Since then, Russian officials have been banning the IP addresses that are used by the app, so that users in the country cannot connect to them. Doing so works like shutting down a certain address in real life: when people's computers try and visit it, there is nothing there and so the app does not work.

But, to counteract that, Telegram appears to have been engaged in IP hopping. That sees it move its address around the internet, meaning that even if one IP gets blacklisted, it can be connected to using another.

As Telegram moves, Russia attempts to shut down those new IP addresses, and has now blocked millions of them. But that process – described as Whack-A-Mole by Techcrunch, which first reported the outages – is taking down many of the world's biggest websites and internet services, too.

Websites including Amazon and Google have suffered problems from the outages. Services like Spotify are also being disrupted, and so are games such as Fortnite and PUBG.

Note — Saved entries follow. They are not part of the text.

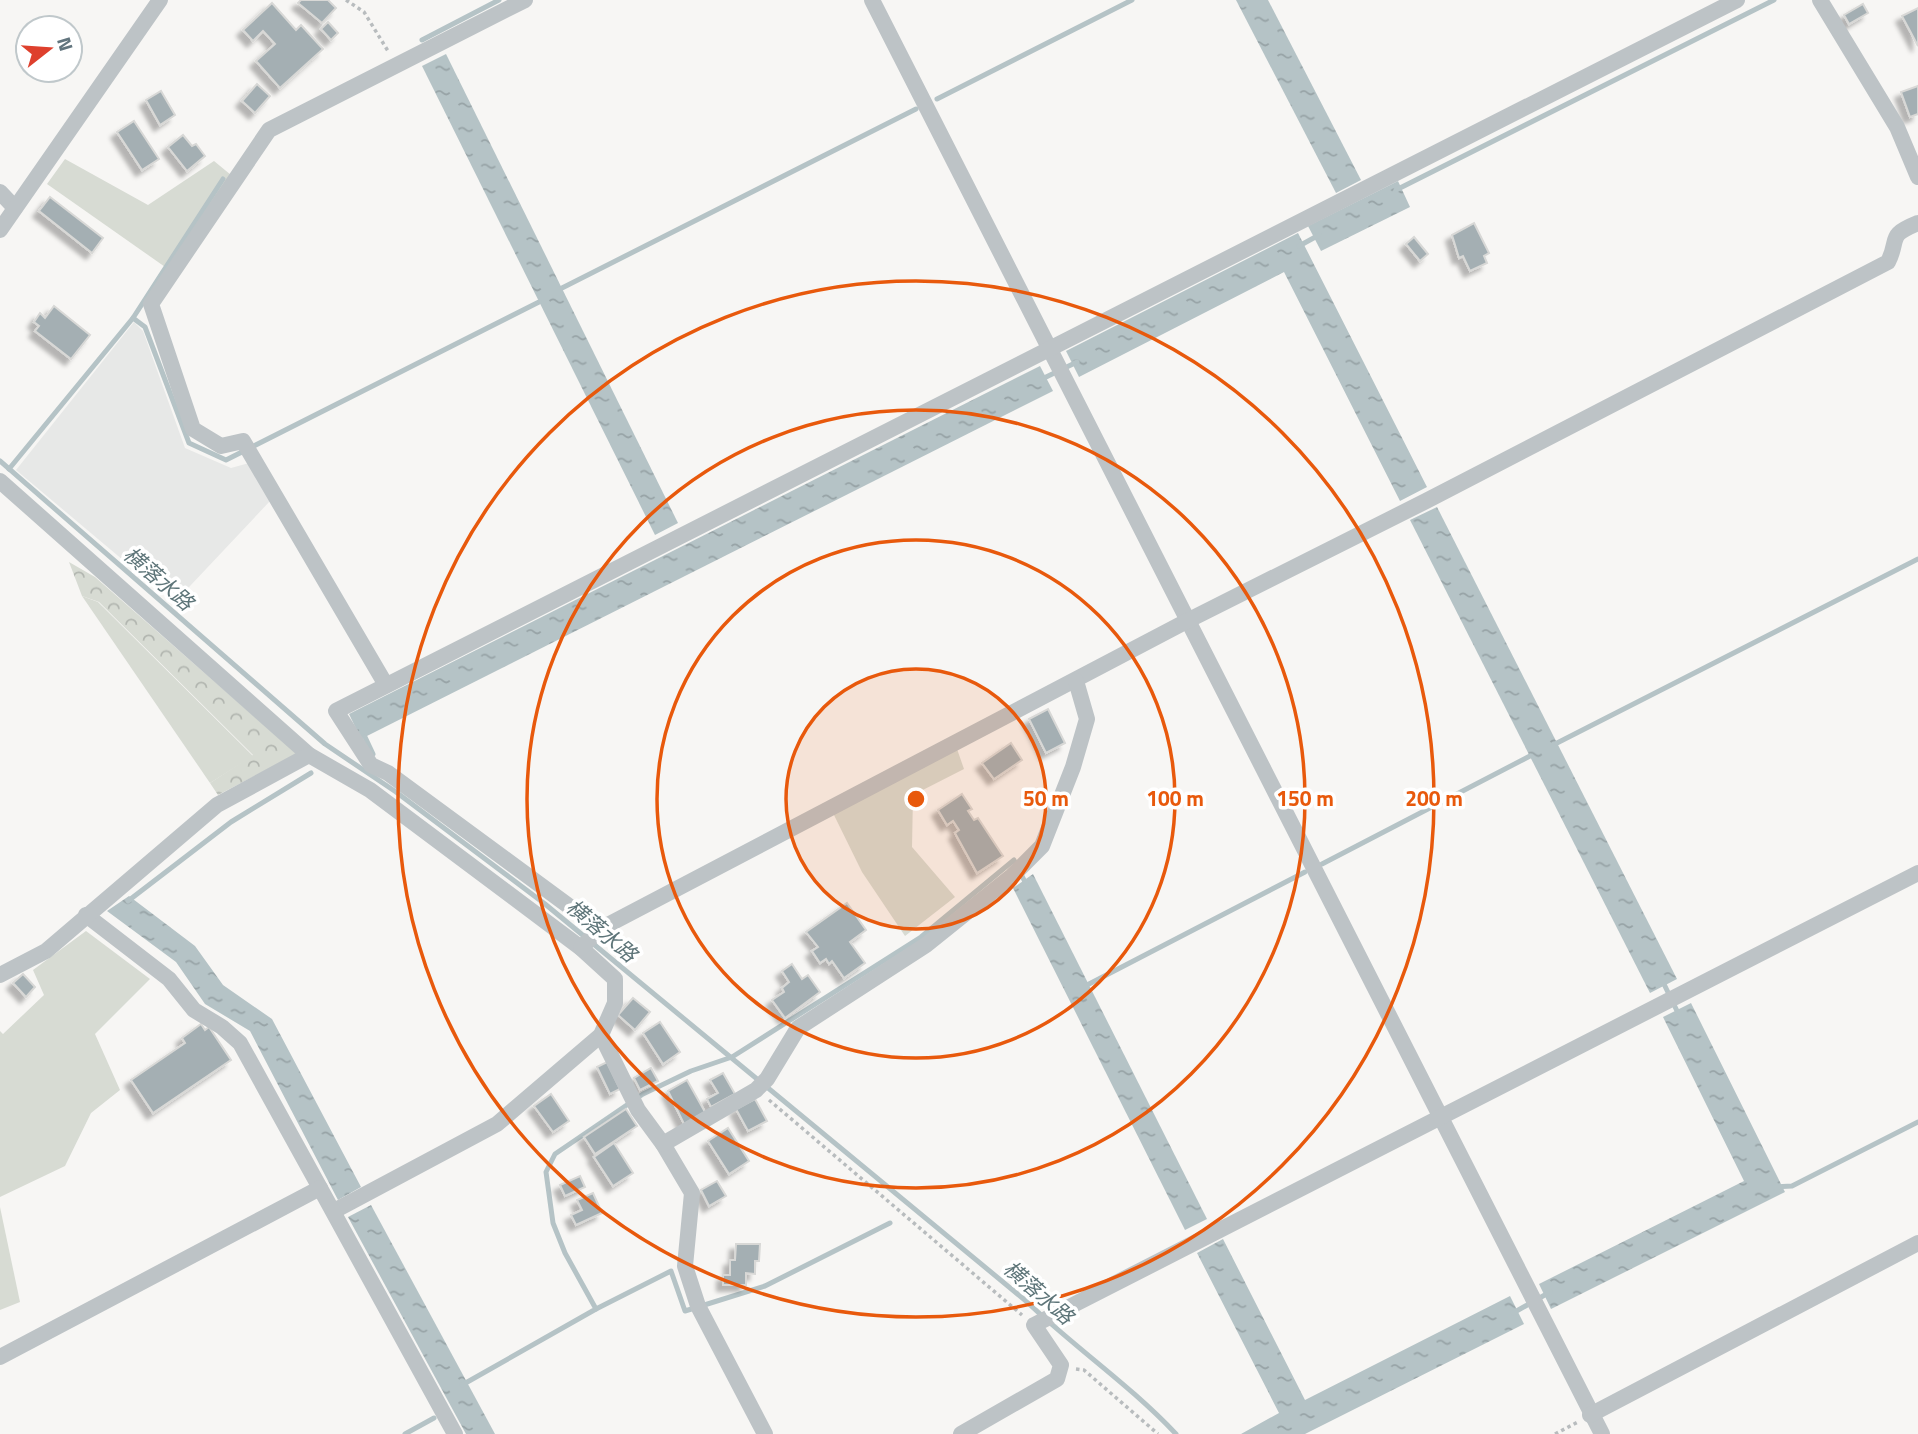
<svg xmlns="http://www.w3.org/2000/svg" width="1918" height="1434" viewBox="0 0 1918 1434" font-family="'Titillium Web','Noto Sans JP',sans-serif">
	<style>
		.built { fill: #e7e8e7 }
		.grass { fill: #d7dbd3 }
		.forest { fill: url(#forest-crowns) }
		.water { fill: url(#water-ripples) }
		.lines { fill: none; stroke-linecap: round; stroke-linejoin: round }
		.stream { stroke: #b5c3c6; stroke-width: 5 }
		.building { fill: #a4afb3; stroke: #d8d8d6; stroke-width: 2; filter: url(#shadow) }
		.path { stroke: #b8bcbe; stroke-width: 3.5; stroke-dasharray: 3.5 3.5; stroke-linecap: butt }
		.minor { stroke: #bdc3c6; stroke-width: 16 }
		.ring { fill: none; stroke: #e8590c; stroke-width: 3.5 }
		.labels { text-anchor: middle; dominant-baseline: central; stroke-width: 7; stroke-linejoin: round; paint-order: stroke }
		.water-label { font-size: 21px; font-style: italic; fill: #5e7579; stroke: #fff }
		.centre { fill: #e8590c; stroke: #fff; stroke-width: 3.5 }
		.ring-label { font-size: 21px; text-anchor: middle; font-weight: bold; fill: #e8590c; stroke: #fff; stroke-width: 7; stroke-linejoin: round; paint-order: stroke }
	</style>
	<defs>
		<pattern id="forest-crowns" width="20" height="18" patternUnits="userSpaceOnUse" patternTransform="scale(1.75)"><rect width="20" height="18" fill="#d7dbd3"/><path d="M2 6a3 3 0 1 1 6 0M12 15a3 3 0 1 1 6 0" fill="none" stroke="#b2b6b0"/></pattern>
		<pattern id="water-ripples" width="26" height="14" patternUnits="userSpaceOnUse" patternTransform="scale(1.75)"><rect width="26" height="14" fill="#b5c3c6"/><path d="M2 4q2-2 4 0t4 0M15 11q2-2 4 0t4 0" fill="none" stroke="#97a3a6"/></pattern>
		<filter id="shadow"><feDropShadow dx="-6" dy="6" stdDeviation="2" flood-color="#0004"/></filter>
	</defs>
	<rect width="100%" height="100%" fill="#f7f6f4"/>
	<polygon class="built" points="134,322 143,331 185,448 231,468 249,463 270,501 174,603 16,470"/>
	<g class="grass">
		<polygon points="65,159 148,205 214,161 231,175 168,269 47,184"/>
		<polygon points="82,596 98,602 253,756 210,783"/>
		<polygon points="957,749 964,769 913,795 912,847 955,897 905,936 862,872 833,813"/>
		<polygon points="86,931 150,979 95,1034 120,1090 91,1113 65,1166 0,1197 0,1031 3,1034 44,995 33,970"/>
		<polygon points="0,1207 20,1302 0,1310"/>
	</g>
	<polygon class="forest" points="69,562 95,577 297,754 218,795 210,783 253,755 99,602 82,596"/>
	<g class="water">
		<polygon points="1236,0 1268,0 1361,180 1336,193"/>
		<polygon points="446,54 678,523 655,535 422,66"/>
		<polygon points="1398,181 1410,207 1321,251 1308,226"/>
		<polygon points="1298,233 1427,487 1400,501 1284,272 1079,377 1066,351"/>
		<polygon points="1040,366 1053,391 361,739 349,714"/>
		<polygon points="1437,507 1677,979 1650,993 1410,520"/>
		<polygon points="1033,874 1207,1219 1185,1230 1013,888"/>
		<polygon points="129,896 195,946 223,985 272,1019 361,1187 338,1200 250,1031 205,1004 176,962 107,911"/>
		<polygon points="1691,1003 1785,1192 1551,1309 1539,1284 1744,1181 1663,1017"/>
		<polygon points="371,1205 495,1434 466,1434 348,1217"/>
		<polygon points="1223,1239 1305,1400 1510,1296 1524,1324 1305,1434 1241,1434 1279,1413 1197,1253"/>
	</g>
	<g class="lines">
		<g class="stream">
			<polyline points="422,40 499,0"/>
			<polyline points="937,99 1132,0"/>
			<polyline points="1396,190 1774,0"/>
			<polyline points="1299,246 1319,235"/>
			<polyline points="562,288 916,109"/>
			<polyline points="133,318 223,179"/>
			<polyline points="1042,379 1077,362"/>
			<path d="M0,461L325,744L396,792L545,904L1026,1301C1074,1347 1130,1385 1176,1434"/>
			<polyline points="9,469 133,318 145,327 189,443 226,460 539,302"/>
			<polyline points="365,737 373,754"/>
			<polyline points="1557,743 1918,559"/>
			<polyline points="1322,864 1530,756"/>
			<polyline points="128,901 231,822 311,773"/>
			<polyline points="1662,980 1679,1015"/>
			<polyline points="1089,984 1305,872"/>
			<polyline points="1775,1187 1792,1186 1918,1122"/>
			<polyline points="596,1309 671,1271 685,1311 765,1286 890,1223"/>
			<polyline points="1513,1313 1550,1292"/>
			<polyline points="462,1385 596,1309 565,1253 553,1223 546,1172 555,1154 643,1094 691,1071 732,1057 921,937 1014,860 1026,884"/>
			<polyline points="405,1434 434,1418"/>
		</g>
	</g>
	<g class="building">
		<polygon points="301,0 328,0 336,8 322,23 298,3"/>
		<polygon points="272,3 296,30 301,25 323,49 280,88 256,61 275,44 263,31 253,41 243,30"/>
		<polygon points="1863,4 1868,13 1849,24 1844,15"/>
		<polygon points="1918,8 1918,46 1902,16"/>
		<polygon points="328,22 338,33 331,40 321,29"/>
		<polygon points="257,84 270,96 255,113 242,101"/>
		<polygon points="1918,86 1918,114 1910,117 1901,92"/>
		<polygon points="161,91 175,115 160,125 146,100"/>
		<polygon points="134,121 159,159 142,170 117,132"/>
		<polygon points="183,135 192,146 196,144 205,156 187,171 168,147"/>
		<polygon points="50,197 103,238 92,253 39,211"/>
		<polygon points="1474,223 1489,253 1484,256 1487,263 1470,271 1463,256 1459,258 1452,235"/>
		<polygon points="1414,237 1428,254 1420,261 1406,244"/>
		<polygon points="54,306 90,335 71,359 35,331 39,326 34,322 40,313 45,318"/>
		<polygon points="1048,709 1065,743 1046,753 1029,719"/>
		<polygon points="1011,743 1022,760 994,779 982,763"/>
		<polygon points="962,794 972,809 968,811 974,820 978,818 1003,856 977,873 955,833 959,830 953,821 947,825 938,810"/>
		<polygon points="847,903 866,930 850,942 865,963 844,978 832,961 829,964 826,959 820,963 812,951 818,947 806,932"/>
		<polygon points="792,964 802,979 808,975 820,992 785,1018 772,1000 784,992 782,988 789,982 782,971"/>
		<polygon points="23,974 35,987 26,997 13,983"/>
		<polygon points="633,998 650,1012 635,1030 618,1015"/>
		<polygon points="660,1022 680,1052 663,1064 643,1033"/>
		<polygon points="201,1024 205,1030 209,1027 231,1060 153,1113 131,1080 185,1043 182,1038"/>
		<polygon points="607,1062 620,1089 610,1094 597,1067"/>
		<polygon points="651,1068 658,1081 640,1090 634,1078"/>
		<polygon points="723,1073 735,1094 711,1107 707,1099 718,1093 710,1080"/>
		<polygon points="687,1080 705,1112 684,1124 668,1091"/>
		<polygon points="551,1094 569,1121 553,1132 534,1106"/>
		<polygon points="755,1099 767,1121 748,1131 736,1109"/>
		<polygon points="626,1109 637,1126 595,1154 584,1137"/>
		<polygon points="728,1128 749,1161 729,1174 708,1141"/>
		<polygon points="614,1143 633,1173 613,1186 594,1157"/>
		<polygon points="580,1176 585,1187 565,1196 560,1185"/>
		<polygon points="717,1181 726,1196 709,1206 701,1190"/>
		<polygon points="593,1193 602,1213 576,1225 571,1215 582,1210 577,1200"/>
		<polygon points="736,1244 760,1244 759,1261 755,1261 755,1274 746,1273 746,1285 723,1285 723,1275 730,1275 730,1260 735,1260"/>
	</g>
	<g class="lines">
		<g class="path">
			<polyline points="346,0 364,12 388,51"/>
			<polyline points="769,1100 1022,1315"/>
			<polyline points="1076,1369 1084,1370 1158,1434"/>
			<polyline points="1555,1434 1578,1422"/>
		</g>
		<g class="minor">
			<polyline points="872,0 1602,1434"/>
			<polyline points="1820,0 1897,127 1918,177"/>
			<polyline points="0,192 15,208"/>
			<polyline points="0,230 160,0"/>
			<polyline points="0,481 309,755 370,790 581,948 615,979 615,1003 601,1035 497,1124 334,1211"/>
			<polyline points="386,685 243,441 221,446 193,429 151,304 269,130 525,0"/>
			<polyline points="86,915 169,979 194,1010 222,1027 240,1043 320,1188"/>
			<polyline points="600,929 388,773 371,765 336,711 1737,0"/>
			<path d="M581,948L600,929L1187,621L1426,501L1888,262C1900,238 1886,236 1918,223"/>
			<polyline points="0,975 46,951 217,805 309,755"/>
			<polyline points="601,1035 638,1110 663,1144 692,1193 685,1266 698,1306 765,1434"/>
			<polyline points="663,1144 756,1090 767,1079 798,1028 926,945 1012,876 1042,846 1073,767 1087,719 1076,681"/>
			<polyline points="0,1357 320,1188 455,1434"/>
			<polyline points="1590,1415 1918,1243"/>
			<polyline points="961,1434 1057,1379 1061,1365 1034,1325 1918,873"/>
		</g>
	</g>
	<circle cx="916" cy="799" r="130" fill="#e8590c" fill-opacity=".12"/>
	<g class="ring">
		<circle cx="916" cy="799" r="130"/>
		<circle cx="916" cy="799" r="259"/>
		<circle cx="916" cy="799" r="389"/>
		<circle cx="916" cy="799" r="518"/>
	</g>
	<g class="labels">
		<g class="water-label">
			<text transform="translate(159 578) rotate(41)">横落水路</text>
			<text transform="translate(602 930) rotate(40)">横落水路</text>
			<text transform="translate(1039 1292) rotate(41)">横落水路</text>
		</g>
	</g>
	<circle cx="916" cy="799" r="10" class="centre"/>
	<g class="ring-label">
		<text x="1046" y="806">50 m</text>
		<text x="1175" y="806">100 m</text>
		<text x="1305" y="806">150 m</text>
		<text x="1434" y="806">200 m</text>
	</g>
	<g transform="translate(49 49) rotate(73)"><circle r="33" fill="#ffffff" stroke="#c0c8cb" stroke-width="2"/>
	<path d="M0-5L12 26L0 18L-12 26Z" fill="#de402d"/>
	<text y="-10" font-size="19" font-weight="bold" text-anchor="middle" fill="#62757e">N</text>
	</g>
</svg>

Pavel Durov, the app's founder and CEO, thanked the internet services that are helping keep the site online – even as it disrupts their own services. He also said that Russian users were using technology that helped them get around the problems.

"Despite the ban, we haven’t seen a significant drop in user engagement so far, since Russians tend to bypass the ban with VPNs and proxies," he wrote on Telegram. "We also have been relying on third-party cloud services to remain partly available for our users there.

"Thank you for your support and loyalty, Russian users of Telegram. Thank you, Apple, Google, Amazon, Microsoft – for not taking part in political censorship."